§ Dokumentauszug

********************

Esther Huyer (Senior Director), Capgemini Invent

Der europäische Gesetzgeber[1] unternimmt mit der EU Datenverordnung (nachfolgend: EU Data Act) einen entscheidenden Schritt in Richtung Datenhoheit und eröffnet damit neue Perspektiven für den Umgang mit Daten in der EU. Dieses Gesetz, welches im Januar 2024 in Kraft getreten ist und ab September 2025 zur Anwendung kommen wird, zielt darauf ab, die Kontrolle über Daten zu demokratisieren und gleichzeitig die europäische Datenwirtschaft zu stärken. Durch die Förderung eines fairen, transparenten und wettbewerbsfähigen digitalen Marktes adressiert der Data Act die Notwendigkeit einer verstärkten Datenmobilität und -nutzung.

Durch Regelungen des EU Data Acts werden Unternehmen verpflichtet bisher exklusive Daten zu teilen

Der EU Data Act hat einen weitreichenden Anwendungsbereich. Das Gesetz gilt sektorübergreifend, umfasst personen- sowie nicht-personenbezogene Daten, und kann auch Unternehmen betreffen, die nicht in der EU ansässig sind. Damit kommt auf zahlreiche Akteure der Datenökonomie eine Reihe neuer Verpflichtungen, es eröffnen sich aber auch ganz neue Möglichkeiten.

Zu den Obligationen des EU Data Acts gehören beispielsweise Vorgaben an Interoperabilität, Erleichterung des Wechsels zwischen Cloud-Anbietern sowie Schutzmaßnahmen für nicht-personenbezogenen Daten im internationalen Umfeld. Die größte Beachtung finden aktuell die Regelungen zur Zugänglichmachung von Daten (sog. Data accesibility by design) sowie zur Datenbereitstellung auf Anfrage. Diese Vorschriften zielen darauf ab, insbesondere den Austausch von Daten, die bei der Nutzung vernetzter Produkte generiert werden, allen Marktteilnehmer:innen zu erleichtern und damit die Wertschöpfung aus Daten gerechter zu verteilen. Diese neuen Rechte der Nutzer sollen gewährleisten, dass nicht mehr ausschließlich große Unternehmen mit teilweiser Monopolstellung auf die Daten zugreifen und sie nutzen können.

  • Data accessibility by design: Zugänglichmachung von Daten bedeutet, dass Produkte derart ausgestaltet und verbundene Dienstleistungen so konzipiert sein müssen, dass die jeweiligen generierten Daten für den Nutzer direkt zugänglich sind. Diese Verpflichtung müssen Hersteller von Produkten bereits in der Entwicklungsphase berücksichtigen.

********************

Nenne bitte alle Verpflichtungen, die der Auszug zum EU Data Act oben in dem Satz beginnend mit „Zu den Obligationen des EU Data Acts gehören beispielsweise“ aufführt.

§ Extrahiertes Material
********************

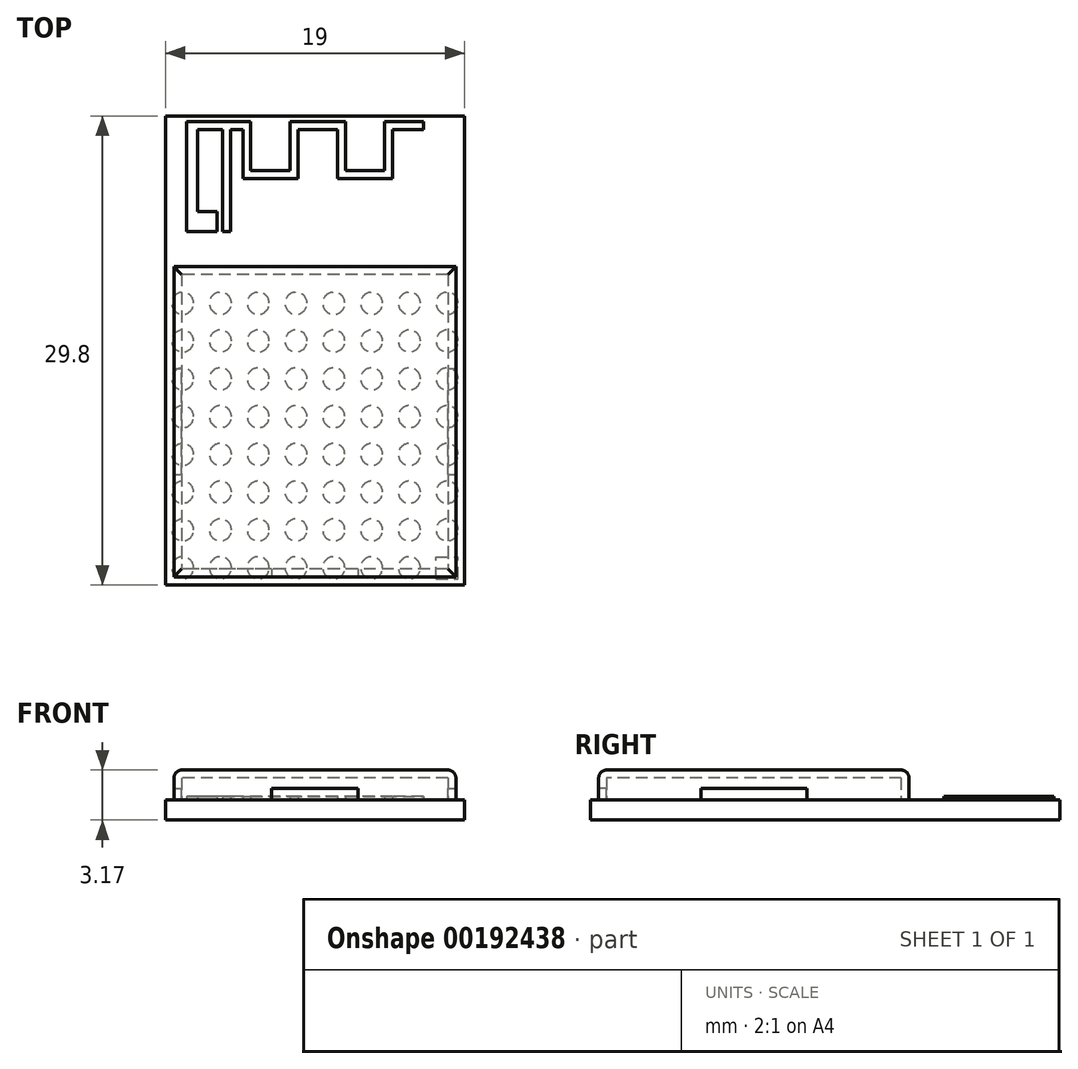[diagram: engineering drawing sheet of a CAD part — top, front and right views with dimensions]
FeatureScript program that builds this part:
annotation { "Feature Type Name" : "Feature", "Feature Type Description" : "" }
export const myFeature = defineFeature(function(context is Context, id is Id, definition is map)
    precondition{}
    {
        {
            var Q0;
            Q0=qCreatedBy(makeId("Top.planeOp"),FACE);
            var sketch = newSketch(context, id + "F0", { "sketchPlane" : qUnion([Q0])});
            skLineSegment(sketch, "E0.bottom", {"start": v(9.5, -14.9) * mm, "end": v(-9.5, -14.9) * mm});
            skLineSegment(sketch, "E0.top", {"start": v(9.5, 14.9) * mm, "end": v(-9.5, 14.9) * mm});
            skLineSegment(sketch, "E0.left", {"start": v(9.5, -14.9) * mm, "end": v(9.5, 14.9) * mm});
            skLineSegment(sketch, "E0.right", {"start": v(-9.5, -14.9) * mm, "end": v(-9.5, 14.9) * mm});
            skPoint(sketch, "E0.middle", {"position": v(0, 0) * mm});
            skSolve(sketch);
        }
        {
            var Q0;
            Q0 = qSketchRegion(id + "F0", true);
            extrude(context, id + "F1", {"entities" : qUnion([Q0]), "depth" : 1.27 * mm});
        }
        {
            var Q0;
            Q0=makeQuery(id+"F1.opExtrude","CAP_FACE",FACE,{"disambiguationData":[OSD([sQuery(id+"F0.wireOp",EDGE,"E0.bottom"),sQuery(id+"F0.wireOp",EDGE,"E0.top"),sQuery(id+"F0.wireOp",EDGE,"E0.left"),sQuery(id+"F0.wireOp",EDGE,"E0.right")])],"isStart":false});
            var sketch = newSketch(context, id + "F2", { "sketchPlane" : qUnion([Q0])});
            skLineSegment(sketch, "E1.bottom", {"start": v(-8.96, 5.33) * mm, "end": v(8.96, 5.33) * mm});
            skLineSegment(sketch, "E1.top", {"start": v(-8.95, -14.38) * mm, "end": v(8.96, -14.38) * mm});
            skLineSegment(sketch, "E1.left", {"start": v(-8.96, 5.33) * mm, "end": v(-8.96, -14.38) * mm});
            skLineSegment(sketch, "E1.right", {"start": v(8.95, 5.33) * mm, "end": v(8.95, -14.38) * mm});
            skCircle(sketch, "E2", {"center": v(8, 7.4) * mm, "radius": 1 * mm});
            skSolve(sketch);
        }
        {
            var Q0;
            Q0=makeQuery(id+"F2.imprint","IMPRINT",FACE,{"disambiguationData":[TD([[makeQuery(id+"F2.imprint","IMPRINT",EDGE,{"derivedFrom":sQuery(id+"F2.wireOp",EDGE,"E1.bottom")}),-1.0]])]});
            extrude(context, id + "F3", {"entities" : qUnion([Q0]), "depth" : 1.88 * mm});
        }
        {
            var Q0;
            Q0=makeQuery(id+"F2.imprint","IMPRINT",FACE,{"disambiguationData":[TD([[makeQuery(id+"F2.imprint","IMPRINT",EDGE,{"derivedFrom":sQuery(id+"F2.wireOp",EDGE,"E2")}),1.0]])]});
            extrude(context, id + "F4", {"entities" : qUnion([Q0]), "depth" : 1.25 * mm});
        }
        {
            var Q0;
            Q0=makeQuery(id+"F3.opExtrude","CAP_FACE",FACE,{"disambiguationData":[OSD([sQuery(id+"F2.wireOp",EDGE,"E1.bottom"),sQuery(id+"F2.wireOp",EDGE,"E1.top"),sQuery(id+"F2.wireOp",EDGE,"E1.left"),sQuery(id+"F2.wireOp",EDGE,"E1.right")])],"isStart":true});
            var sketch = newSketch(context, id + "F5", { "sketchPlane" : qUnion([Q0])});
            skLineSegment(sketch, "E3.bottom", {"start": v(8.45, -4.83) * mm, "end": v(-8.45, -4.83) * mm});
            skLineSegment(sketch, "E3.top", {"start": v(8.45, 13.88) * mm, "end": v(-8.46, 13.88) * mm});
            skLineSegment(sketch, "E3.left", {"start": v(8.45, -4.83) * mm, "end": v(8.45, 13.88) * mm});
            skLineSegment(sketch, "E3.right", {"start": v(-8.45, -4.83) * mm, "end": v(-8.46, 13.88) * mm});
            skSolve(sketch);
        }
        {
            var Q0;
            Q0 = qSketchRegion(id + "F5", true);
            extrude(context, id + "F6", {"entities" : qUnion([Q0]), "operationType" : NewBodyOperationType.REMOVE, "oppositeDirection" : true, "depth" : 1.38 * mm});
        }
        {
            var Q0;
            Q0=makeQuery(id+"F3.opExtrude","SWEPT_FACE",FACE,{"disambiguationData":[OSD([sQuery(id+"F2.wireOp",EDGE,"E1.top")])]});
            var sketch = newSketch(context, id + "F7", { "sketchPlane" : qUnion([Q0])});
            skLineSegment(sketch, "E4.top", {"start": v(2.75, 1.97) * mm, "end": v(-2.75, 1.97) * mm});
            skLineSegment(sketch, "E4.left", {"start": v(2.75, 1.27) * mm, "end": v(2.75, 1.97) * mm});
            skLineSegment(sketch, "E4.right", {"start": v(-2.75, 1.27) * mm, "end": v(-2.75, 1.97) * mm});
            skPoint(sketch, "E4.middle", {"position": v(0, 1.27) * mm});
            skLineSegment(sketch, "E5", {"start": v(0, 1.27) * mm, "end": v(2.75, 1.27) * mm});
            skLineSegment(sketch, "E6", {"start": v(0, 1.27) * mm, "end": v(-2.76, 1.27) * mm});
            skPoint(sketch, "E7.orphan", {"position": v(-2.75, 0.57) * mm});
            skPoint(sketch, "E8.orphan", {"position": v(2.75, 0.57) * mm});
            skSolve(sketch);
        }
        {
            var Q0;
            Q0=makeQuery(id+"F7.imprint","IMPRINT",FACE,{"disambiguationData":[TD([[makeQuery(id+"F7.imprint","IMPRINT",EDGE,{"derivedFrom":sQuery(id+"F7.wireOp",EDGE,"E4.top")}),1.0]])]});
            extrude(context, id + "F8", {"entities" : qUnion([Q0]), "operationType" : NewBodyOperationType.REMOVE, "oppositeDirection" : true, "depth" : .5 * mm});
        }
        {
            var Q0;
            Q0=makeQuery(id+"F3.opExtrude","SWEPT_FACE",FACE,{"disambiguationData":[OSD([sQuery(id+"F2.wireOp",EDGE,"E1.right")])]});
            var sketch = newSketch(context, id + "F9", { "sketchPlane" : qUnion([Q0])});
            skLineSegment(sketch, "E9.bottom", {"start": v(-1.16, 1.27) * mm, "end": v(-7.89, 1.27) * mm});
            skLineSegment(sketch, "E9.left", {"start": v(-1.16, 1.27) * mm, "end": v(-1.16, 1.97) * mm});
            skLineSegment(sketch, "E9.right", {"start": v(-7.89, 1.27) * mm, "end": v(-7.89, 1.97) * mm});
            skPoint(sketch, "E9.middle", {"position": v(-4.52, 3.15) * mm});
            skLineSegment(sketch, "E10", {"start": v(-7.89, 1.97) * mm, "end": v(-1.16, 1.97) * mm});
            skPoint(sketch, "E11.orphan", {"position": v(-7.89, 5.03) * mm});
            skPoint(sketch, "E12.orphan", {"position": v(-1.16, 5.03) * mm});
            skLineSegment(sketch, "E13", {"start": v(-7.89, 1.27) * mm, "end": v(-1.16, 1.27) * mm});
            skSolve(sketch);
        }
        {
            var Q0;
            Q0=makeQuery(id+"F9.imprint","IMPRINT",FACE,{"disambiguationData":[TD([[makeQuery(id+"F9.imprint","IMPRINT",EDGE,{"derivedFrom":sQuery(id+"F9.wireOp",EDGE,"E9.left")}),1.0]])]});
            extrude(context, id + "F10", {"entities" : qUnion([Q0]), "operationType" : NewBodyOperationType.REMOVE, "endBound" : BoundingType.THROUGH_ALL, "oppositeDirection" : true, "depth" : 25 * mm});
        }
        {
            var Q0;
            Q0=makeQuery(id+"F4.opExtrude","SWEPT_BODY",BODY,{"disambiguationData":[OSD([sQuery(id+"F2.wireOp",EDGE,"E2")])]});
            deleteBodies(context, id + "F11", {"entities" : qUnion([Q0])});
        }
        {
            var Q0;
            Q0=makeQuery(id+"F1.opExtrude","CAP_FACE",FACE,{"disambiguationData":[OSD([sQuery(id+"F0.wireOp",EDGE,"E0.bottom"),sQuery(id+"F0.wireOp",EDGE,"E0.top"),sQuery(id+"F0.wireOp",EDGE,"E0.left"),sQuery(id+"F0.wireOp",EDGE,"E0.right")])],"isStart":true});
            var sketch = newSketch(context, id + "F12", { "sketchPlane" : qUnion([Q0])});
            skCircle(sketch, "E14", {"center": v(8.4, 13.8) * mm, "radius": 0.7 * mm});
            skCircle(sketch, "E15.1.0.0", {"center": v(6, 13.8) * mm, "radius": 0.7 * mm});
            skCircle(sketch, "E15.2.0.0", {"center": v(3.6, 13.8) * mm, "radius": 0.7 * mm});
            skCircle(sketch, "E15.3.0.0", {"center": v(1.2, 13.8) * mm, "radius": 0.7 * mm});
            skCircle(sketch, "E15.4.0.0", {"center": v(-1.2, 13.8) * mm, "radius": 0.7 * mm});
            skCircle(sketch, "E15.5.0.0", {"center": v(-3.6, 13.8) * mm, "radius": 0.7 * mm});
            skCircle(sketch, "E15.6.0.0", {"center": v(-6, 13.8) * mm, "radius": 0.7 * mm});
            skCircle(sketch, "E15.7.0.0", {"center": v(-8.4, 13.8) * mm, "radius": 0.7 * mm});
            skLineSegment(sketch, "E15.direction1", {"start": v(8.4, 13.8) * mm, "end": v(6, 13.8) * mm, "construction": true});
            skCircle(sketch, "E16.1.0.0", {"center": v(8.4, 11.4) * mm, "radius": 0.7 * mm});
            skCircle(sketch, "E16.1.0.1", {"center": v(6, 11.4) * mm, "radius": 0.7 * mm});
            skCircle(sketch, "E16.1.0.2", {"center": v(3.6, 11.4) * mm, "radius": 0.7 * mm});
            skCircle(sketch, "E16.1.0.3", {"center": v(1.2, 11.4) * mm, "radius": 0.7 * mm});
            skCircle(sketch, "E16.1.0.4", {"center": v(-1.2, 11.4) * mm, "radius": 0.7 * mm});
            skCircle(sketch, "E16.1.0.5", {"center": v(-3.6, 11.4) * mm, "radius": 0.7 * mm});
            skCircle(sketch, "E16.1.0.6", {"center": v(-6, 11.4) * mm, "radius": 0.7 * mm});
            skCircle(sketch, "E16.1.0.7", {"center": v(-8.4, 11.4) * mm, "radius": 0.7 * mm});
            skCircle(sketch, "E16.2.0.0", {"center": v(8.4, 9) * mm, "radius": 0.7 * mm});
            skCircle(sketch, "E16.2.0.1", {"center": v(6, 9) * mm, "radius": 0.7 * mm});
            skCircle(sketch, "E16.2.0.2", {"center": v(3.6, 9) * mm, "radius": 0.7 * mm});
            skCircle(sketch, "E16.2.0.3", {"center": v(1.2, 9) * mm, "radius": 0.7 * mm});
            skCircle(sketch, "E16.2.0.4", {"center": v(-1.2, 9) * mm, "radius": 0.7 * mm});
            skCircle(sketch, "E16.2.0.5", {"center": v(-3.6, 9) * mm, "radius": 0.7 * mm});
            skCircle(sketch, "E16.2.0.6", {"center": v(-6, 9) * mm, "radius": 0.7 * mm});
            skCircle(sketch, "E16.2.0.7", {"center": v(-8.4, 9) * mm, "radius": 0.7 * mm});
            skCircle(sketch, "E16.3.0.0", {"center": v(8.4, 6.6) * mm, "radius": 0.7 * mm});
            skCircle(sketch, "E16.3.0.1", {"center": v(6, 6.6) * mm, "radius": 0.7 * mm});
            skCircle(sketch, "E16.3.0.2", {"center": v(3.6, 6.6) * mm, "radius": 0.7 * mm});
            skCircle(sketch, "E16.3.0.3", {"center": v(1.2, 6.6) * mm, "radius": 0.7 * mm});
            skCircle(sketch, "E16.3.0.4", {"center": v(-1.2, 6.6) * mm, "radius": 0.7 * mm});
            skCircle(sketch, "E16.3.0.5", {"center": v(-3.6, 6.6) * mm, "radius": 0.7 * mm});
            skCircle(sketch, "E16.3.0.6", {"center": v(-6, 6.6) * mm, "radius": 0.7 * mm});
            skCircle(sketch, "E16.3.0.7", {"center": v(-8.4, 6.6) * mm, "radius": 0.7 * mm});
            skCircle(sketch, "E16.4.0.0", {"center": v(8.4, 4.2) * mm, "radius": 0.7 * mm});
            skCircle(sketch, "E16.4.0.1", {"center": v(6, 4.2) * mm, "radius": 0.7 * mm});
            skCircle(sketch, "E16.4.0.2", {"center": v(3.6, 4.2) * mm, "radius": 0.7 * mm});
            skCircle(sketch, "E16.4.0.3", {"center": v(1.2, 4.2) * mm, "radius": 0.7 * mm});
            skCircle(sketch, "E16.4.0.4", {"center": v(-1.2, 4.2) * mm, "radius": 0.7 * mm});
            skCircle(sketch, "E16.4.0.5", {"center": v(-3.6, 4.2) * mm, "radius": 0.7 * mm});
            skCircle(sketch, "E16.4.0.6", {"center": v(-6, 4.2) * mm, "radius": 0.7 * mm});
            skCircle(sketch, "E16.4.0.7", {"center": v(-8.4, 4.2) * mm, "radius": 0.7 * mm});
            skCircle(sketch, "E16.5.0.0", {"center": v(8.4, 1.8) * mm, "radius": 0.7 * mm});
            skCircle(sketch, "E16.5.0.1", {"center": v(6, 1.8) * mm, "radius": 0.7 * mm});
            skCircle(sketch, "E16.5.0.2", {"center": v(3.6, 1.8) * mm, "radius": 0.7 * mm});
            skCircle(sketch, "E16.5.0.3", {"center": v(1.2, 1.8) * mm, "radius": 0.7 * mm});
            skCircle(sketch, "E16.5.0.4", {"center": v(-1.2, 1.8) * mm, "radius": 0.7 * mm});
            skCircle(sketch, "E16.5.0.5", {"center": v(-3.6, 1.8) * mm, "radius": 0.7 * mm});
            skCircle(sketch, "E16.5.0.6", {"center": v(-6, 1.8) * mm, "radius": 0.7 * mm});
            skCircle(sketch, "E16.5.0.7", {"center": v(-8.4, 1.8) * mm, "radius": 0.7 * mm});
            skCircle(sketch, "E16.6.0.0", {"center": v(8.4, -0.6) * mm, "radius": 0.7 * mm});
            skCircle(sketch, "E16.6.0.1", {"center": v(6, -0.6) * mm, "radius": 0.7 * mm});
            skCircle(sketch, "E16.6.0.2", {"center": v(3.6, -0.6) * mm, "radius": 0.7 * mm});
            skCircle(sketch, "E16.6.0.3", {"center": v(1.2, -0.6) * mm, "radius": 0.7 * mm});
            skCircle(sketch, "E16.6.0.4", {"center": v(-1.2, -0.6) * mm, "radius": 0.7 * mm});
            skCircle(sketch, "E16.6.0.5", {"center": v(-3.6, -0.6) * mm, "radius": 0.7 * mm});
            skCircle(sketch, "E16.6.0.6", {"center": v(-6, -0.6) * mm, "radius": 0.7 * mm});
            skCircle(sketch, "E16.6.0.7", {"center": v(-8.4, -0.6) * mm, "radius": 0.7 * mm});
            skCircle(sketch, "E16.7.0.0", {"center": v(8.4, -3) * mm, "radius": 0.7 * mm});
            skCircle(sketch, "E16.7.0.1", {"center": v(6, -3) * mm, "radius": 0.7 * mm});
            skCircle(sketch, "E16.7.0.2", {"center": v(3.6, -3) * mm, "radius": 0.7 * mm});
            skCircle(sketch, "E16.7.0.3", {"center": v(1.2, -3) * mm, "radius": 0.7 * mm});
            skCircle(sketch, "E16.7.0.4", {"center": v(-1.2, -3) * mm, "radius": 0.7 * mm});
            skCircle(sketch, "E16.7.0.5", {"center": v(-3.6, -3) * mm, "radius": 0.7 * mm});
            skCircle(sketch, "E16.7.0.6", {"center": v(-6, -3) * mm, "radius": 0.7 * mm});
            skCircle(sketch, "E16.7.0.7", {"center": v(-8.4, -3) * mm, "radius": 0.7 * mm});
            skLineSegment(sketch, "E16.direction1", {"start": v(8.4, 13.8) * mm, "end": v(8.4, 11.4) * mm, "construction": true});
            skLineSegment(sketch, "E17.bottom", {"start": v(7.7, 14.5) * mm, "end": v(9.1, 14.5) * mm});
            skLineSegment(sketch, "E17.top", {"start": v(7.7, 13.1) * mm, "end": v(9.1, 13.1) * mm});
            skLineSegment(sketch, "E17.left", {"start": v(7.7, 14.5) * mm, "end": v(7.7, 13.1) * mm});
            skLineSegment(sketch, "E17.right", {"start": v(9.1, 14.5) * mm, "end": v(9.1, 13.1) * mm});
            skSolve(sketch);
        }
        {
            var Q0;
            Q0 = qSketchRegion(id + "F12", true);
            extrude(context, id + "F13", {"entities" : qUnion([Q0]), "depth" : 0.02 * mm});
        }
        {
            var Q0;
            Q0=makeQuery(id+"F1.opExtrude","CAP_FACE",FACE,{"disambiguationData":[OSD([sQuery(id+"F0.wireOp",EDGE,"E0.bottom"),sQuery(id+"F0.wireOp",EDGE,"E0.top"),sQuery(id+"F0.wireOp",EDGE,"E0.left"),sQuery(id+"F0.wireOp",EDGE,"E0.right")])],"isStart":false});
            var sketch = newSketch(context, id + "F14", { "sketchPlane" : qUnion([Q0])});
            skLineSegment(sketch, "E18", {"start": v(-6.22, 7.56) * mm, "end": v(-8.14, 7.56) * mm});
            skLineSegment(sketch, "E19", {"start": v(-8.14, 7.56) * mm, "end": v(-8.14, 14.53) * mm});
            skLineSegment(sketch, "E20", {"start": v(-8.14, 14.53) * mm, "end": v(-4.08, 14.53) * mm});
            skLineSegment(sketch, "E21", {"start": v(-4.08, 14.53) * mm, "end": v(-4.08, 11.43) * mm});
            skLineSegment(sketch, "E22", {"start": v(-4.08, 11.43) * mm, "end": v(-1.58, 11.43) * mm});
            skLineSegment(sketch, "E23", {"start": v(-1.58, 11.43) * mm, "end": v(-1.58, 14.53) * mm});
            skLineSegment(sketch, "E24", {"start": v(-1.58, 14.53) * mm, "end": v(1.93, 14.53) * mm});
            skLineSegment(sketch, "E25", {"start": v(1.93, 11.43) * mm, "end": v(4.43, 11.43) * mm});
            skLineSegment(sketch, "E26", {"start": v(4.43, 11.43) * mm, "end": v(4.43, 14.53) * mm});
            skLineSegment(sketch, "E27", {"start": v(4.43, 14.53) * mm, "end": v(6.9, 14.53) * mm});
            skLineSegment(sketch, "E28", {"start": v(6.9, 14.53) * mm, "end": v(6.9, 14.03) * mm});
            skLineSegment(sketch, "E29", {"start": v(6.9, 14.03) * mm, "end": v(4.93, 14.03) * mm});
            skLineSegment(sketch, "E30", {"start": v(4.93, 14.03) * mm, "end": v(4.93, 10.93) * mm});
            skLineSegment(sketch, "E31", {"start": v(4.93, 10.93) * mm, "end": v(1.43, 10.93) * mm});
            skLineSegment(sketch, "E32", {"start": v(1.43, 14.03) * mm, "end": v(-1.08, 14.03) * mm});
            skLineSegment(sketch, "E33", {"start": v(-1.08, 14.03) * mm, "end": v(-1.08, 10.93) * mm});
            skLineSegment(sketch, "E34", {"start": v(-1.08, 10.93) * mm, "end": v(-4.58, 10.93) * mm});
            skLineSegment(sketch, "E35", {"start": v(-4.58, 10.93) * mm, "end": v(-4.58, 14.03) * mm});
            skLineSegment(sketch, "E36", {"start": v(-4.58, 14.03) * mm, "end": v(-7.44, 14.03) * mm});
            skLineSegment(sketch, "E37", {"start": v(-7.44, 14.03) * mm, "end": v(-7.44, 8.81) * mm});
            skLineSegment(sketch, "E38", {"start": v(-7.44, 8.81) * mm, "end": v(-6.22, 8.81) * mm});
            skLineSegment(sketch, "E39", {"start": v(-6.22, 8.81) * mm, "end": v(-6.22, 7.56) * mm});
            skLineSegment(sketch, "E40", {"start": v(1.93, 14.53) * mm, "end": v(1.93, 11.43) * mm});
            skLineSegment(sketch, "E41", {"start": v(1.43, 14.03) * mm, "end": v(1.43, 10.93) * mm});
            skLineSegment(sketch, "E42", {"start": v(-5.87, 7.56) * mm, "end": v(-5.87, 14.03) * mm});
            skLineSegment(sketch, "E43", {"start": v(-5.37, 14.03) * mm, "end": v(-5.37, 7.56) * mm});
            skLineSegment(sketch, "E44", {"start": v(-5.37, 7.56) * mm, "end": v(-5.87, 7.56) * mm});
            skPoint(sketch, "E45.orphan", {"position": v(0, 10.93) * mm});
            skSolve(sketch);
        }
        {
            var Q0;
            Q0 = qSketchRegion(id + "F14", true);
            extrude(context, id + "F15", {"entities" : qUnion([Q0]), "operationType" : NewBodyOperationType.ADD, "depth" : .20 * mm});
        }
        {
            var Q0;
            Q0=makeQuery(id+"F3.opExtrude","CAP_EDGE",EDGE,{"disambiguationData":[OSD([sQuery(id+"F2.wireOp",EDGE,"E1.left")])],"isStart":false});
            var Q1;
            Q1=makeQuery(id+"F3.opExtrude","CAP_EDGE",EDGE,{"disambiguationData":[OSD([sQuery(id+"F2.wireOp",EDGE,"E1.top")])],"isStart":false});
            var Q2;
            Q2=makeQuery(id+"F3.opExtrude","CAP_EDGE",EDGE,{"disambiguationData":[OSD([sQuery(id+"F2.wireOp",EDGE,"E1.right")])],"isStart":false});
            var Q3;
            Q3=makeQuery(id+"F3.opExtrude","CAP_EDGE",EDGE,{"disambiguationData":[OSD([sQuery(id+"F2.wireOp",EDGE,"E1.bottom")])],"isStart":false});
            fillet(context, id + "F16", {"entities" : qUnion([Q0, Q1, Q2, Q3]), "radius" : .5 * mm, "tangentPropagation" : true, "allowEdgeOverflow" : false});
        }
    });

********************

§ Vollständige Antwort
- Vorgaben an Interoperabilität
- Erleichterung des Wechsels zwischen Cloud-Anbietern
- Schutzmaßnahmen für nicht-personenbezogene Daten im internationalen Umfeld